··· DATASET RECORDS

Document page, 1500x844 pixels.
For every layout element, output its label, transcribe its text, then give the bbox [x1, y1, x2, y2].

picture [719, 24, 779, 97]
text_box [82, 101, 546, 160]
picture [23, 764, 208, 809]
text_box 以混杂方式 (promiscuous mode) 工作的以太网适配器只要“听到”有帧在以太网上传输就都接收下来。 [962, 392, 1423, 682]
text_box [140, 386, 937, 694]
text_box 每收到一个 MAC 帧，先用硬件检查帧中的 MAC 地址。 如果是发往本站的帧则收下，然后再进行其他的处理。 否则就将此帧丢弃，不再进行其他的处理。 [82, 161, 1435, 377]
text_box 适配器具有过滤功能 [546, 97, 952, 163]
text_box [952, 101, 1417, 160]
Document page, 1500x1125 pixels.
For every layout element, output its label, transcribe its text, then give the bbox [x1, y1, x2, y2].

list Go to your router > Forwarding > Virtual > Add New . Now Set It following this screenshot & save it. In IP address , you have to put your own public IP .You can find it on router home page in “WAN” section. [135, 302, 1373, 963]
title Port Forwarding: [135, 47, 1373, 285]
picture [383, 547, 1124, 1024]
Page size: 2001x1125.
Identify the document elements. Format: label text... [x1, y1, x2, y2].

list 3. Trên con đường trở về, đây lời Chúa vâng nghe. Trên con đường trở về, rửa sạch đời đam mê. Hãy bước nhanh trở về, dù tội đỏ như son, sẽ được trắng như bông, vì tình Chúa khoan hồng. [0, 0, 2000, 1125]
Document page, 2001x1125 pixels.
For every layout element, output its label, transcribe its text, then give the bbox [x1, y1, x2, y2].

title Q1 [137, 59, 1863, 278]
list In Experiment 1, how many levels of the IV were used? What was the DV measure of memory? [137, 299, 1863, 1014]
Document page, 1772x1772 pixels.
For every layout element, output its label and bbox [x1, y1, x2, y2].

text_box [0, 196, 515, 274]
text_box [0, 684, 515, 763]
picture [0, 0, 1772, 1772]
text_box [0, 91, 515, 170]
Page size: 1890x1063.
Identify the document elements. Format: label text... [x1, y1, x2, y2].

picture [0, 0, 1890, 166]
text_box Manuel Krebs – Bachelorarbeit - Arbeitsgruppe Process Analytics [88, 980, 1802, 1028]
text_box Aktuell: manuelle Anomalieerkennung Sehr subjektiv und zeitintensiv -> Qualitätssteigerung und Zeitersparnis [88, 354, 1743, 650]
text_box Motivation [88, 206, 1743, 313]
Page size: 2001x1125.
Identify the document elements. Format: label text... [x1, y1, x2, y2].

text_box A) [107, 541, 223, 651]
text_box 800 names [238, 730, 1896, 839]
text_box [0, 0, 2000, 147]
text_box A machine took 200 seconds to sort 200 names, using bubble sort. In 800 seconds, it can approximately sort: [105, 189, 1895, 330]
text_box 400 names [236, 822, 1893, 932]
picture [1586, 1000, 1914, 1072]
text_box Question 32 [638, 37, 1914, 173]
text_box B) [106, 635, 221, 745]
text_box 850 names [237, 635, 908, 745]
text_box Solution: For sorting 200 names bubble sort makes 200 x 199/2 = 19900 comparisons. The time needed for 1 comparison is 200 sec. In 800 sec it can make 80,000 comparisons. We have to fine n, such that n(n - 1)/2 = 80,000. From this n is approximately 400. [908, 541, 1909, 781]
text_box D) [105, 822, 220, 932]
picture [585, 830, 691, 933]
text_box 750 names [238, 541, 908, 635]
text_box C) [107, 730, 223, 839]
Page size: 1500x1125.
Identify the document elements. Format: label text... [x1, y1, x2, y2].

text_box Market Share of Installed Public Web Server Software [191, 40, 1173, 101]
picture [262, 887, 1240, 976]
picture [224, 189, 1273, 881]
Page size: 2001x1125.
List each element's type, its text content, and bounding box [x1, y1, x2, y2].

······

• _DIRECTIONS_:
Every entry above should be written out again, precisely.

• _RESPONSE TO THE EXERCISE_:
Document page, 1500x844 pixels.
For every layout element, output its label, transcribe its text, then give the bbox [x1, y1, x2, y2].

picture [719, 24, 779, 97]
text_box [82, 101, 546, 160]
picture [23, 764, 208, 809]
text_box 以混杂方式 (promiscuous mode) 工作的以太网适配器只要“听到”有帧在以太网上传输就都接收下来。 [962, 392, 1423, 682]
text_box [140, 386, 937, 694]
text_box 每收到一个 MAC 帧，先用硬件检查帧中的 MAC 地址。 如果是发往本站的帧则收下，然后再进行其他的处理。 否则就将此帧丢弃，不再进行其他的处理。 [82, 161, 1435, 377]
text_box 适配器具有过滤功能 [546, 97, 952, 163]
text_box [952, 101, 1417, 160]
Document page, 1500x1125 pixels.
For every layout element, output its label, transcribe its text, then give the bbox [x1, y1, x2, y2].

list Go to your router > Forwarding > Virtual > Add New . Now Set It following this screenshot & save it. In IP address , you have to put your own public IP .You can find it on router home page in “WAN” section. [135, 302, 1373, 963]
title Port Forwarding: [135, 47, 1373, 285]
picture [383, 547, 1124, 1024]
Page size: 2001x1125.
Identify the document elements. Format: label text... [x1, y1, x2, y2].

list 3. Trên con đường trở về, đây lời Chúa vâng nghe. Trên con đường trở về, rửa sạch đời đam mê. Hãy bước nhanh trở về, dù tội đỏ như son, sẽ được trắng như bông, vì tình Chúa khoan hồng. [0, 0, 2000, 1125]
Document page, 2001x1125 pixels.
For every layout element, output its label, transcribe its text, then give the bbox [x1, y1, x2, y2].

title Q1 [137, 59, 1863, 278]
list In Experiment 1, how many levels of the IV were used? What was the DV measure of memory? [137, 299, 1863, 1014]
Document page, 1772x1772 pixels.
For every layout element, output its label and bbox [x1, y1, x2, y2].

text_box [0, 196, 515, 274]
text_box [0, 684, 515, 763]
picture [0, 0, 1772, 1772]
text_box [0, 91, 515, 170]
Page size: 1890x1063.
Identify the document elements. Format: label text... [x1, y1, x2, y2].

picture [0, 0, 1890, 166]
text_box Manuel Krebs – Bachelorarbeit - Arbeitsgruppe Process Analytics [88, 980, 1802, 1028]
text_box Aktuell: manuelle Anomalieerkennung Sehr subjektiv und zeitintensiv -> Qualitätssteigerung und Zeitersparnis [88, 354, 1743, 650]
text_box Motivation [88, 206, 1743, 313]
Page size: 2001x1125.
Identify the document elements. Format: label text... [x1, y1, x2, y2].

text_box A) [107, 541, 223, 651]
text_box 800 names [238, 730, 1896, 839]
text_box [0, 0, 2000, 147]
text_box A machine took 200 seconds to sort 200 names, using bubble sort. In 800 seconds, it can approximately sort: [105, 189, 1895, 330]
text_box 400 names [236, 822, 1893, 932]
picture [1586, 1000, 1914, 1072]
text_box Question 32 [638, 37, 1914, 173]
text_box B) [106, 635, 221, 745]
text_box 850 names [237, 635, 908, 745]
text_box Solution: For sorting 200 names bubble sort makes 200 x 199/2 = 19900 comparisons. The time needed for 1 comparison is 200 sec. In 800 sec it can make 80,000 comparisons. We have to fine n, such that n(n - 1)/2 = 80,000. From this n is approximately 400. [908, 541, 1909, 781]
text_box D) [105, 822, 220, 932]
picture [585, 830, 691, 933]
text_box 750 names [238, 541, 908, 635]
text_box C) [107, 730, 223, 839]
Page size: 1500x1125.
Identify the document elements. Format: label text... [x1, y1, x2, y2].

text_box Market Share of Installed Public Web Server Software [191, 40, 1173, 101]
picture [262, 887, 1240, 976]
picture [224, 189, 1273, 881]
Page size: 2001x1125.
List each element's type, its text content, and bounding box [x1, y1, x2, y2].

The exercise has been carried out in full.